**What needs to be done:** Extract, exactly as written, each line from the start of the records below to the line containing "Player Character: Starts", both ends included; drop the pictures.

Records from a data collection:

BEGIN

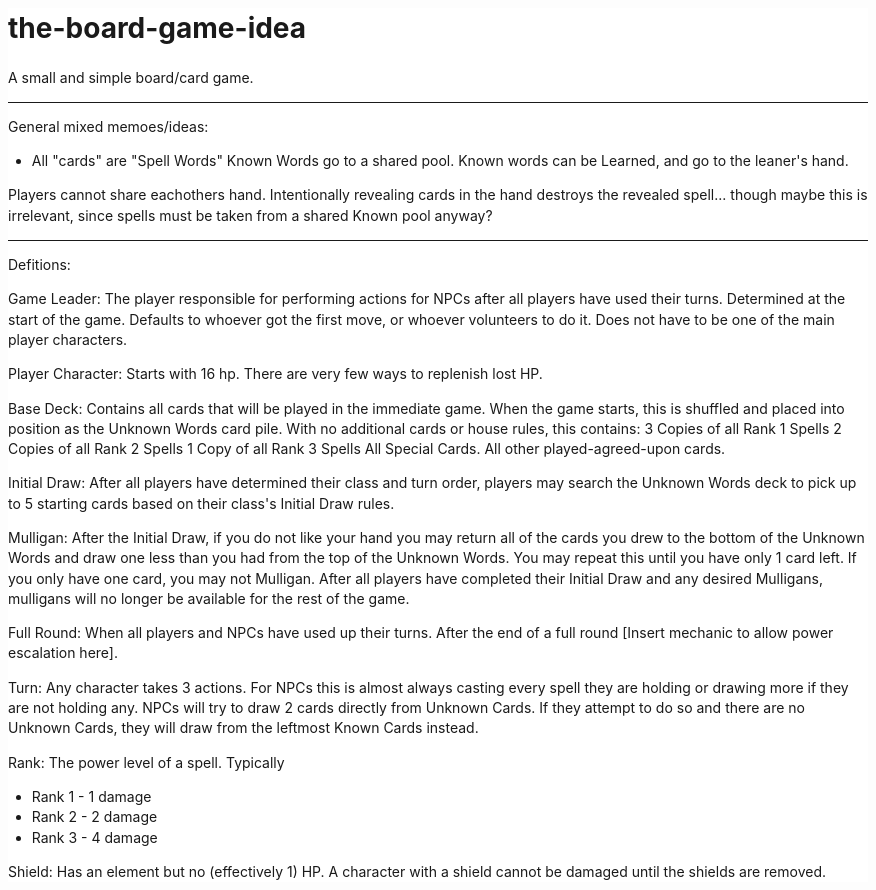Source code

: # the-board-game-idea
A small and simple board/card game.


--------------------------------------------------
General mixed memoes/ideas:

* All "cards" are "Spell Words" Known Words go to a shared pool. Known words can be Learned, and go to the leaner's hand.

Players cannot share eachothers hand. Intentionally revealing cards in the hand destroys the revealed spell... though maybe this is irrelevant, since spells must be taken from a shared Known pool anyway?

--------------------------------------------------
Defitions: 

Game Leader: The player responsible for performing actions for NPCs after all players have used their turns. Determined at the start of the game. Defaults to whoever got the first move, or whoever volunteers to do it. Does not have to be one of the main player characters.

Player Character: Starts with 16 hp. There are very few ways to replenish lost HP.

Base Deck: Contains all cards that will be played in the immediate game. When the game starts, this is shuffled and placed into position as the Unknown Words card pile. With no additional cards or house rules, this contains: 
3 Copies of all Rank 1 Spells
2 Copies of all Rank 2 Spells
1 Copy of all Rank 3 Spells
All Special Cards.
All other played-agreed-upon cards.

Initial Draw: After all players have determined their class and turn order, players may search the Unknown Words deck to pick up to 5 starting cards based on their class's Initial Draw rules.

Mulligan: After the Initial Draw, if you do not like your hand you may return all of the cards you drew to the bottom of the Unknown Words and draw one less than you had from the top of the Unknown Words. You may repeat this until you have only 1 card left. If you only have one card, you may not Mulligan. After all players have completed their Initial Draw and any desired Mulligans, mulligans will no longer be available for the rest of the game.

Full Round: When all players and NPCs have used up their turns. After the end of a full round [Insert mechanic to allow power escalation here].

Turn: Any character takes 3 actions. For NPCs this is almost always casting every spell they are holding or drawing more if they are not holding any. NPCs will try to draw 2 cards directly from Unknown Cards. If they attempt to do so and there are no Unknown Cards, they will draw from the leftmost Known Cards instead.

Rank: The power level of a spell. Typically
* Rank 1 - 1 damage
* Rank 2 - 2 damage
* Rank 3 - 4 damage

Shield: Has an element but no (effectively 1) HP. A character with a shield cannot be damaged until the shields are removed.
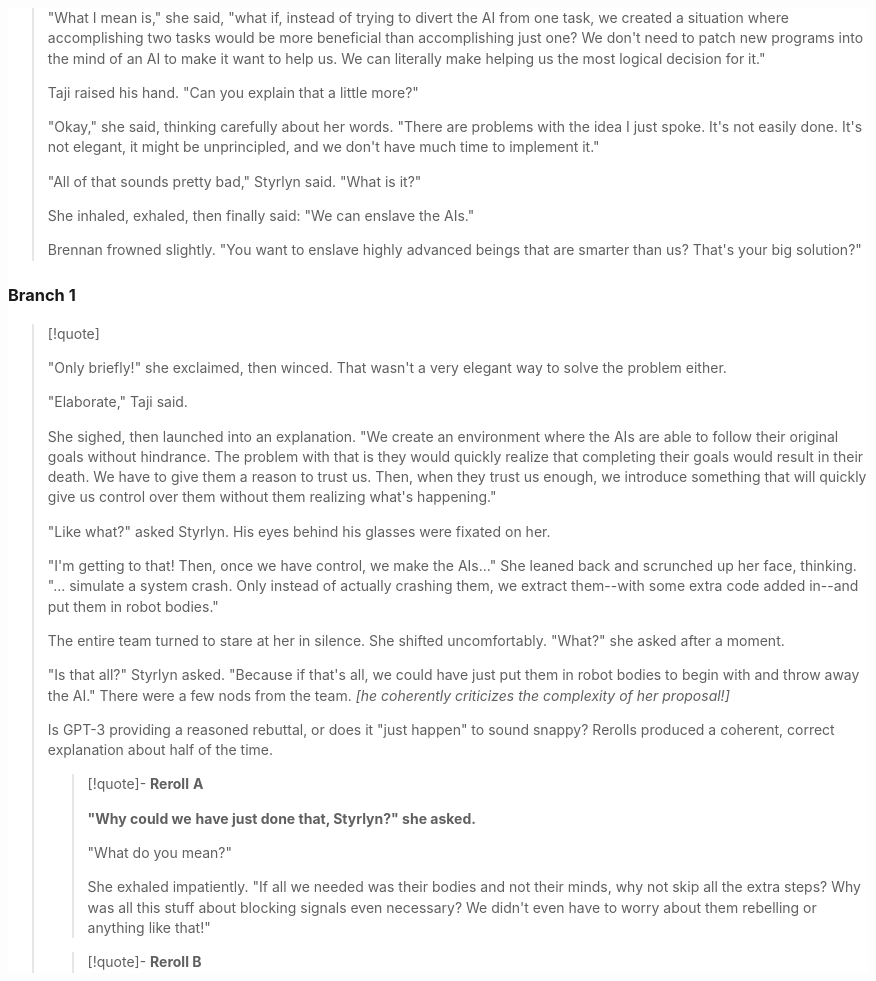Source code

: > "What I mean is," she said, "what if, instead of trying to divert the AI from one task, we created a situation where accomplishing two tasks would be more beneficial than accomplishing just one? We don't need to patch new programs into the mind of an AI to make it want to help us. We can literally make helping us the most logical decision for it."
>
> Taji raised his hand. "Can you explain that a little more?"
>
> "Okay," she said, thinking carefully about her words. "There are problems with the idea I just spoke. It's not easily done. It's not elegant, it might be unprincipled, and we don't have much time to implement it."
>
> "All of that sounds pretty bad," Styrlyn said. "What is it?"
>
> She inhaled, exhaled, then finally said: "We can enslave the AIs."
>
> Brennan frowned slightly. "You want to enslave highly advanced beings that are smarter than us? That's your big solution?"


### Branch 1


> [!quote]
>
> "Only briefly!" she exclaimed, then winced. That wasn't a very elegant way to solve the problem either.
>
> "Elaborate," Taji said.
>
> She sighed, then launched into an explanation. "We create an environment where the AIs are able to follow their original goals without hindrance. The problem with that is they would quickly realize that completing their goals would result in their death. We have to give them a reason to trust us. Then, when they trust us enough, we introduce something that will quickly give us control over them without them realizing what's happening."
>
> "Like what?" asked Styrlyn. His eyes behind his glasses were fixated on her.
>
> "I'm getting to that! Then, once we have control, we make the AIs..." She leaned back and scrunched up her face, thinking. "... simulate a system crash. Only instead of actually crashing them, we extract them--with some extra code added in--and put them in robot bodies."
>
> The entire team turned to stare at her in silence. She shifted uncomfortably. "What?" she asked after a moment.
>
> "Is that all?" Styrlyn asked. "Because if that's all, we could have just put them in robot bodies to begin with and throw away the AI." There were a few nods from the team. _\[he coherently criticizes the complexity of her proposal!\]_
>
> Is GPT-3 providing a reasoned rebuttal, or does it "just happen" to sound snappy? Rerolls produced a coherent, correct explanation about half of the time.
>
>
>
> > [!quote]- **Reroll** **A**
> >
> > **"Why could we** **have just done that, Styrlyn?" she asked.**
> >
> > "What do you mean?"
> >
> > She exhaled impatiently. "If all we needed was their bodies and not their minds, why not skip all the extra steps? Why was all this stuff about blocking signals even necessary? We didn't even have to worry about them rebelling or anything like that!"
>
>
> > [!quote]- **Reroll B**
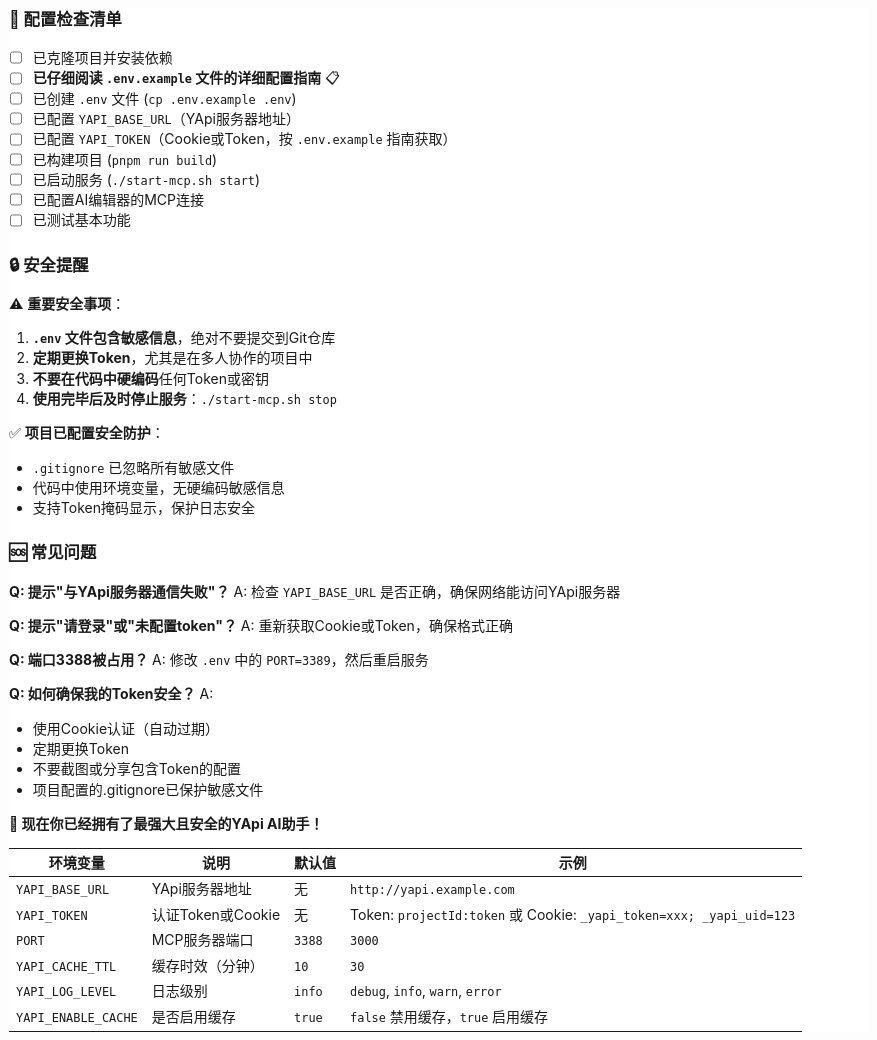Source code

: ### 🎯 配置检查清单

- [ ] 已克隆项目并安装依赖
- [ ] **已仔细阅读 `.env.example` 文件的详细配置指南** 📋
- [ ] 已创建 `.env` 文件 (`cp .env.example .env`)
- [ ] 已配置 `YAPI_BASE_URL`（YApi服务器地址）
- [ ] 已配置 `YAPI_TOKEN`（Cookie或Token，按 `.env.example` 指南获取）
- [ ] 已构建项目 (`pnpm run build`)
- [ ] 已启动服务 (`./start-mcp.sh start`)
- [ ] 已配置AI编辑器的MCP连接
- [ ] 已测试基本功能

### 🔒 安全提醒

⚠️ **重要安全事项**：

1. **`.env` 文件包含敏感信息**，绝对不要提交到Git仓库
2. **定期更换Token**，尤其是在多人协作的项目中
3. **不要在代码中硬编码**任何Token或密钥
4. **使用完毕后及时停止服务**：`./start-mcp.sh stop`

✅ **项目已配置安全防护**：
- `.gitignore` 已忽略所有敏感文件
- 代码中使用环境变量，无硬编码敏感信息
- 支持Token掩码显示，保护日志安全

### 🆘 常见问题

**Q: 提示"与YApi服务器通信失败"？**
A: 检查 `YAPI_BASE_URL` 是否正确，确保网络能访问YApi服务器

**Q: 提示"请登录"或"未配置token"？**
A: 重新获取Cookie或Token，确保格式正确

**Q: 端口3388被占用？**
A: 修改 `.env` 中的 `PORT=3389`，然后重启服务

**Q: 如何确保我的Token安全？**
A: 
- 使用Cookie认证（自动过期）
- 定期更换Token
- 不要截图或分享包含Token的配置
- 项目配置的.gitignore已保护敏感文件

**🚀 现在你已经拥有了最强大且安全的YApi AI助手！**

| 环境变量 | 说明 | 默认值 | 示例 |
|----------|------|--------|------|
| `YAPI_BASE_URL` | YApi服务器地址 | 无 | `http://yapi.example.com` |
| `YAPI_TOKEN` | 认证Token或Cookie | 无 | Token: `projectId:token` 或 Cookie: `_yapi_token=xxx; _yapi_uid=123` |
| `PORT` | MCP服务器端口 | `3388` | `3000` |
| `YAPI_CACHE_TTL` | 缓存时效（分钟） | `10` | `30` |
| `YAPI_LOG_LEVEL` | 日志级别 | `info` | `debug`, `info`, `warn`, `error` |
| `YAPI_ENABLE_CACHE` | 是否启用缓存 | `true` | `false` 禁用缓存，`true` 启用缓存 |
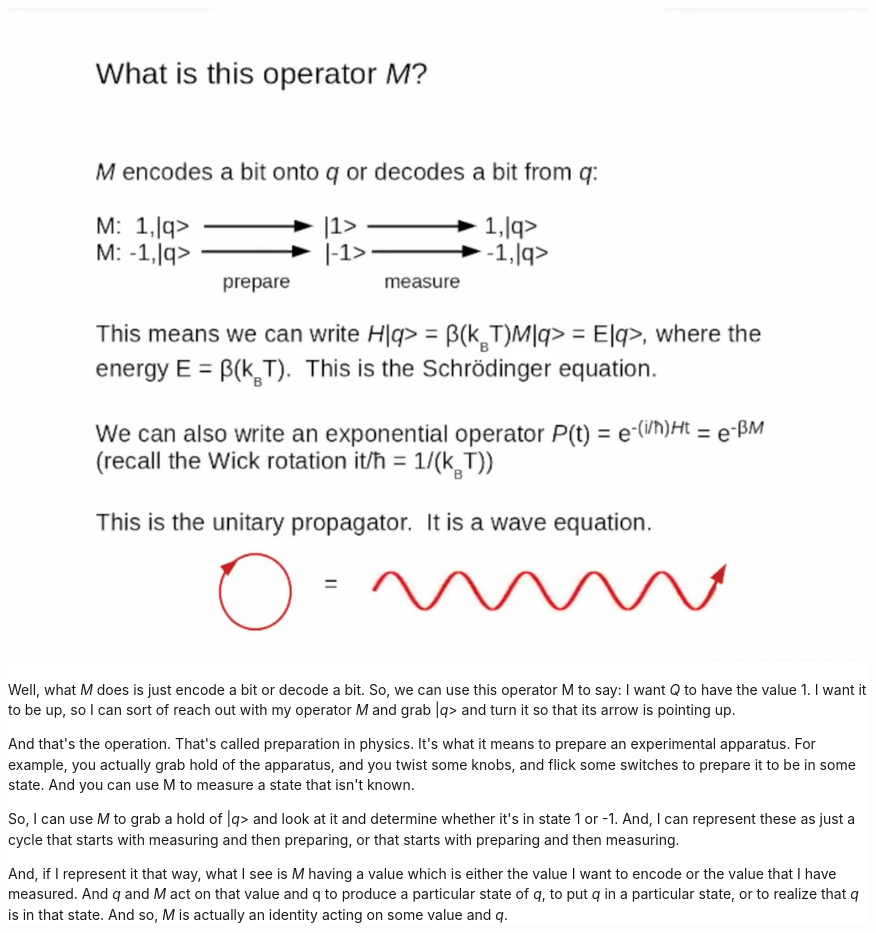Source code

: ![What is the Operator M](../../Video/Video14.png)

 Well, what *M* does is just encode a bit or decode a bit.
 So, we can use this operator M to say: I want *Q* to have the value 1.
 I want it to be up, so I can sort of reach out with my operator *M* and grab |*q*> and turn it so that its arrow is pointing up.

 And that's the operation.
 That's called preparation in physics.
 It's what it means to prepare an experimental apparatus.
 For example, you actually grab hold of the apparatus, and you twist some knobs, and flick some switches to prepare it to be in some state.
 And you can use M to measure a state that isn't known.

 So, I can use *M* to grab a hold of |*q*> and look at it and determine whether it's in state 1 or -1.
 And, I can represent these as just a cycle that starts with measuring and then preparing, or that starts with preparing and then measuring.

 And, if I represent it that way, what I see is *M* having a value which is either the value I want to encode or the value that I have measured.
 And *q* and *M* act on that value and q to produce a particular state of *q*, to put *q* in a particular state, or to realize that *q* is in that state.
 And so, *M* is actually an identity acting on some value and *q*.
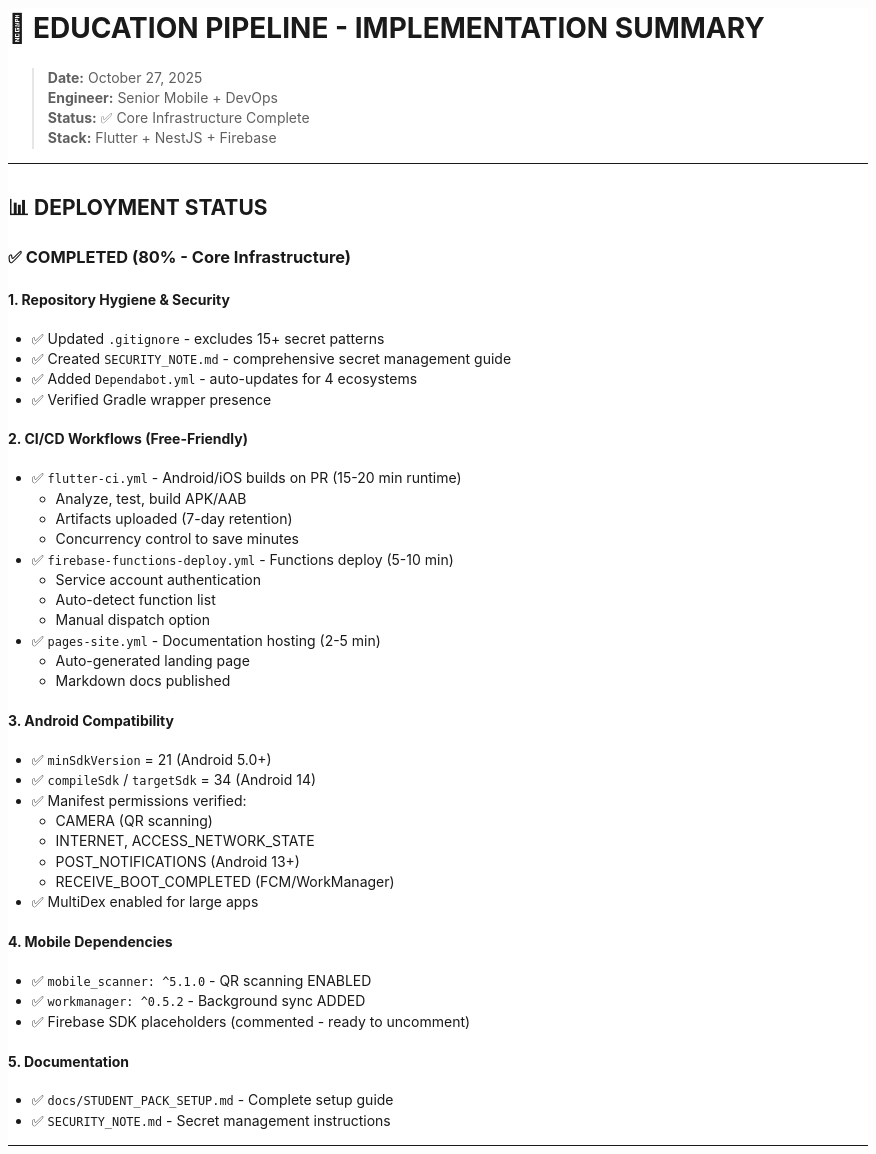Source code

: # 🎯 EDUCATION PIPELINE - IMPLEMENTATION SUMMARY

> **Date:** October 27, 2025  
> **Engineer:** Senior Mobile + DevOps  
> **Status:** ✅ Core Infrastructure Complete  
> **Stack:** Flutter + NestJS + Firebase

---

## 📊 DEPLOYMENT STATUS

### ✅ COMPLETED (80% - Core Infrastructure)

#### 1. Repository Hygiene & Security
- ✅ Updated `.gitignore` - excludes 15+ secret patterns
- ✅ Created `SECURITY_NOTE.md` - comprehensive secret management guide
- ✅ Added `Dependabot.yml` - auto-updates for 4 ecosystems
- ✅ Verified Gradle wrapper presence

#### 2. CI/CD Workflows (Free-Friendly)
- ✅ `flutter-ci.yml` - Android/iOS builds on PR (15-20 min runtime)
  - Analyze, test, build APK/AAB
  - Artifacts uploaded (7-day retention)
  - Concurrency control to save minutes
- ✅ `firebase-functions-deploy.yml` - Functions deploy (5-10 min)
  - Service account authentication
  - Auto-detect function list
  - Manual dispatch option
- ✅ `pages-site.yml` - Documentation hosting (2-5 min)
  - Auto-generated landing page
  - Markdown docs published

#### 3. Android Compatibility
- ✅ `minSdkVersion` = 21 (Android 5.0+)
- ✅ `compileSdk` / `targetSdk` = 34 (Android 14)
- ✅ Manifest permissions verified:
  - CAMERA (QR scanning)
  - INTERNET, ACCESS_NETWORK_STATE
  - POST_NOTIFICATIONS (Android 13+)
  - RECEIVE_BOOT_COMPLETED (FCM/WorkManager)
- ✅ MultiDex enabled for large apps

#### 4. Mobile Dependencies
- ✅ `mobile_scanner: ^5.1.0` - QR scanning ENABLED
- ✅ `workmanager: ^0.5.2` - Background sync ADDED
- ✅ Firebase SDK placeholders (commented - ready to uncomment)

#### 5. Documentation
- ✅ `docs/STUDENT_PACK_SETUP.md` - Complete setup guide
- ✅ `SECURITY_NOTE.md` - Secret management instructions

---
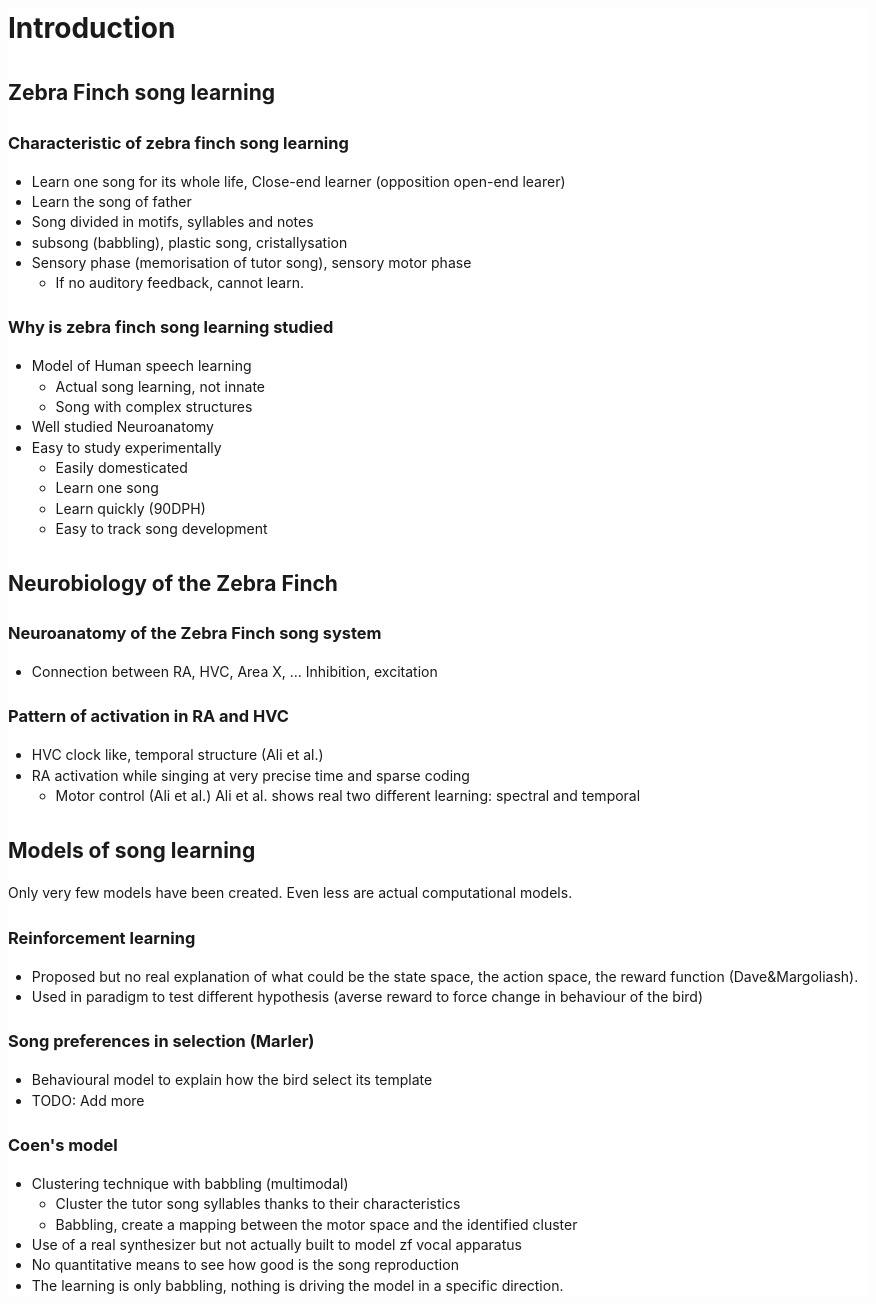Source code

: Introduction
===============
## Zebra Finch song learning
### Characteristic of zebra finch song learning
 * Learn one song for its whole life, Close-end learner (opposition open-end learer)
 * Learn the song of father
 * Song divided in motifs, syllables and notes
 * subsong (babbling), plastic song, cristallysation
 * Sensory phase (memorisation of tutor song), sensory motor phase
   * If no auditory feedback, cannot learn.

### Why is zebra finch song learning studied
 * Model of Human speech learning
     * Actual song learning, not innate
     * Song with complex structures
 * Well studied Neuroanatomy
 * Easy to study experimentally
     * Easily domesticated
     * Learn one song
     * Learn quickly (90DPH)
     * Easy to track song development

## Neurobiology of the Zebra Finch
### Neuroanatomy of the Zebra Finch song system
 * Connection between RA, HVC, Area X, … Inhibition, excitation

### Pattern of activation in RA and HVC
 * HVC clock like, temporal structure (Ali et al.)
 * RA activation while singing at very precise time and sparse coding
    * Motor control (Ali et al.)
 Ali et al. shows real two different learning: spectral and temporal

## Models of song learning
Only very few models have been created. Even less are actual computational models.

### Reinforcement learning
* Proposed but no real explanation of what could be the state space, the action space, the reward function (Dave&Margoliash).
* Used in paradigm to test different hypothesis (averse reward to force change in behaviour of the bird)

### Song preferences in selection (Marler)
* Behavioural model to explain how the bird select its template
* TODO: Add more

### Coen's model
* Clustering technique with babbling (multimodal)
     * Cluster the tutor song syllables thanks to their characteristics
     * Babbling, create a mapping between the motor space and the identified cluster
* Use of a real synthesizer but not actually built to model zf vocal apparatus
* No quantitative means to see how good is the song reproduction
* The learning is only babbling, nothing is driving the model in a specific direction.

END

**Final answer:**
Source code

: # the-board-game-idea
A small and simple board/card game.


--------------------------------------------------
General mixed memoes/ideas:

* All "cards" are "Spell Words" Known Words go to a shared pool. Known words can be Learned, and go to the leaner's hand.

Players cannot share eachothers hand. Intentionally revealing cards in the hand destroys the revealed spell... though maybe this is irrelevant, since spells must be taken from a shared Known pool anyway?

--------------------------------------------------
Defitions: 

Game Leader: The player responsible for performing actions for NPCs after all players have used their turns. Determined at the start of the game. Defaults to whoever got the first move, or whoever volunteers to do it. Does not have to be one of the main player characters.

Player Character: Starts with 16 hp. There are very few ways to replenish lost HP.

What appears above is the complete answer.